To the Editor,

When a vaporizer malfunctions during general anesthesia, an anesthetic overdose can result in extreme hypotension and bradycardia,1,2 whereas interruption of the inhaled anesthetic supply can cause intraoperative awareness.3,4 We report a case of a sudden interruption of sevoflurane supply with a new GE Aisys CarestationTM 2 (CS2; GE HealthCare, Madison, WI, USA).

After inducing general anesthesia in a patient, the attending anesthesiologist began by administering 2.6% sevoflurane. After endotracheal intubation, manual ventilation was switched to mechanical ventilation. When the anesthesiologist attempted to adjust the gas flow settings, the adjustment buttons for oxygen concentration, flow, and inhaled anesthetic concentration settings did not respond. The message “set backup O2 flow, agent supply off” was displayed on the screen. Moreover, the sevoflurane and fresh gas flow adjustments were blanked out on the screen. Only 100% oxygen was supplied, and the exhaled sevoflurane concentration decreased breath-by-breath.

Immediately, the anesthesiologist administered bolus doses of iv propofol and started a continuous propofol infusion. A clinical engineer in our hospital checked the anesthesia machine but could not determine the cause. The anesthesiologist pressed the case start button again but the screen remained the same. The CS2 was restarted once more, but the screen did not change and the error message persisted. The patient was moved to another operating room, and the scheduled surgery was performed using a different anesthesia machine. The patient had no intraoperative awakenings or awareness, and written informed consent was obtained for the publication of the case.

Afterward, a GE engineer found that the root cause was a failure of the oxygen, air, and anesthetic gas blender, due to a dysfunction of the mixer unit. The error log “ACB: MIX FRSH GAS SLCT VLV 10VA OVR CUR” and “ACB: +12.0V L VOLT GAS SEL VALVES” suggested that the mixer unit was the source of the problem, and the applicable parts were replaced. The error log indicated that the main issue was the valve inside the mixer unit that controlled the concentration and flow rate of the fresh gas flow. The dysfunctional valve caused an output error, which triggered the safety function to shift to the backup O2 flow output mode, thus the machine discontinued to supply a mixed gas.

Following the incident, GE advised that a similar error was reported by the Japanese Society of Anesthesiology in 2020. Nevertheless, although the defective parts replaced were identical, the usable ranges and functions of the equipment were not identical because of multiple or different causes of the defects.
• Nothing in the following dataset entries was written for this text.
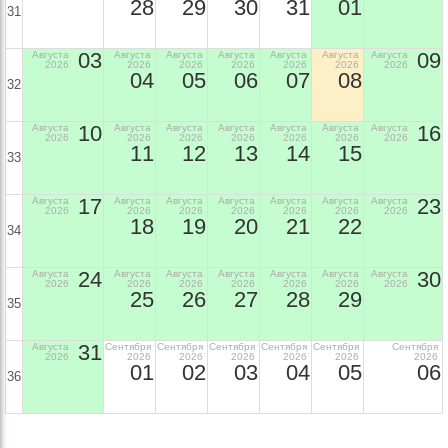
28
29
30
31
01
31
03
09
Августа
Августа
Августа
Августа
Августа
Августа
Августа
2026
2026
2026
2026
2026
2026
2026
04
05
06
07
08
32
10
16
Августа
Августа
Августа
Августа
Августа
Августа
Августа
2026
2026
2026
2026
2026
2026
2026
11
12
13
14
15
33
17
23
Августа
Августа
Августа
Августа
Августа
Августа
Августа
2026
2026
2026
2026
2026
2026
2026
18
19
20
21
22
34
24
30
Августа
Августа
Августа
Августа
Августа
Августа
Августа
2026
2026
2026
2026
2026
2026
2026
25
26
27
28
29
35
31
Августа
Сентября
Сентября
Сентября
Сентября
Сентября
Сентября
2026
2026
2026
2026
2026
2026
2026
01
02
03
04
05
06
36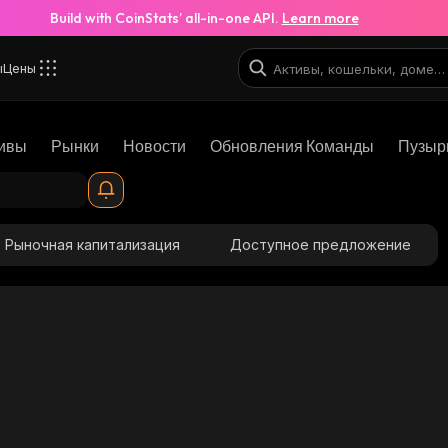
Build with CoinStats’ all-in-one API.
Learn more
ы
Цены
ивы
Рынки
Новости
Обновления Команды
Пузыр
Рыночная капитализация
Доступное предложение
In the case reported in 2020, the inhaled anesthetic agent was continuously available, whereas sevoflurane was suddenly unavailable in our case. GE reported an incidence of 0.97%, but they did not have data on whether an inhaled anesthetic agent was continuously available.
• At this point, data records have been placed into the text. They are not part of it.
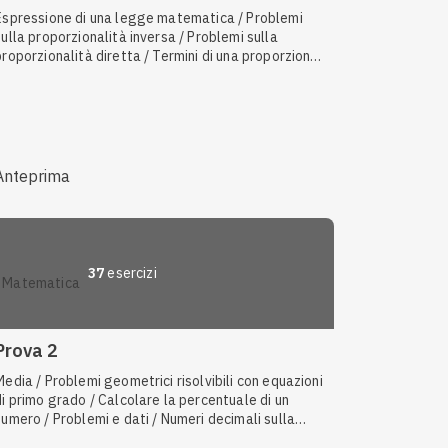
Espressione di una legge matematica / Problemi
sulla proporzionalità inversa / Problemi sulla
proporzionalità diretta / Termini di una proporzione
/ Grandezze direttamente proporzionali / Rapporti
tra grandezze omogenee
Anteprima
37
esercizi
matematica
Prova 2
Media / Problemi geometrici risolvibili con equazioni
di primo grado / Calcolare la percentuale di un
numero / Problemi e dati / Numeri decimali sulla
retta numerica / Usare lettere al posto dei numeri /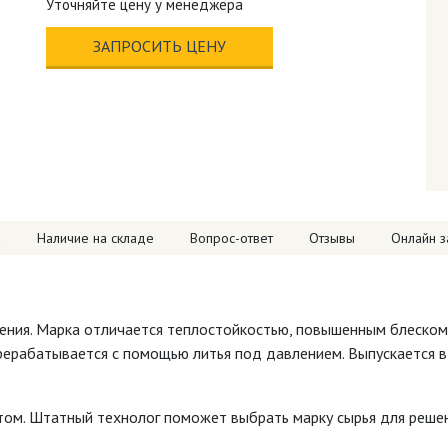
Уточняйте цену у менеджера
ЗАПРОСИТЬ ЦЕНУ
а
Наличие на складе
Вопрос-ответ
Отзывы
Онлайн з
ения. Марка отличается теплостойкостью, повышенным блеском.
рерабатывается с помощью литья под давлением. Выпускается в
том. Штатный технолог поможет выбрать марку сырья для решен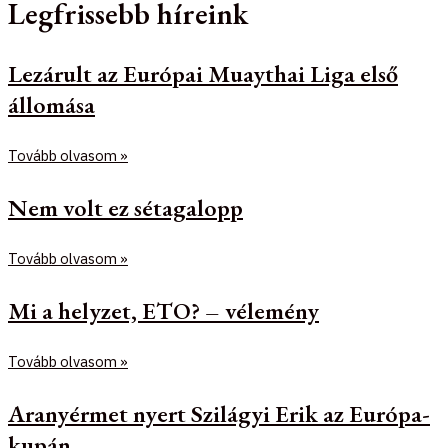
Legfrissebb híreink
Lezárult az Európai Muaythai Liga első
állomása
Tovább olvasom »
Nem volt ez sétagalopp
Tovább olvasom »
Mi a helyzet, ETO? – vélemény
Tovább olvasom »
Aranyérmet nyert Szilágyi Erik az Európa-
kupán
In our system, the automatic vital sign monitor and recordings stopped when the anesthesia machine malfunctioned, so we changed the operating room. Modern anesthesia workstations are often equipped with automatic digital vaporizers, gas flow meters, and ventilators, with commonly integrated vital monitors, anesthesia recording systems, and electronic medical record systems. In such a fully automated general anesthetics system, one intraoperative function failure generally causes the cessation of other functions.

The digital vaporizer and Aladdin2 CassetteTM system (GE HealthCare, Chicago, IL, USA), which are in the state-of-the-art CS2,4 did not work well in our case. The CS2 has an end-tidal control function that requires a digital vaporizer.5 A fully automated system is a highly regarded technological innovation; however, convenient as it may be, a system in which a single point of trouble can halt all functions should be considered unsafe.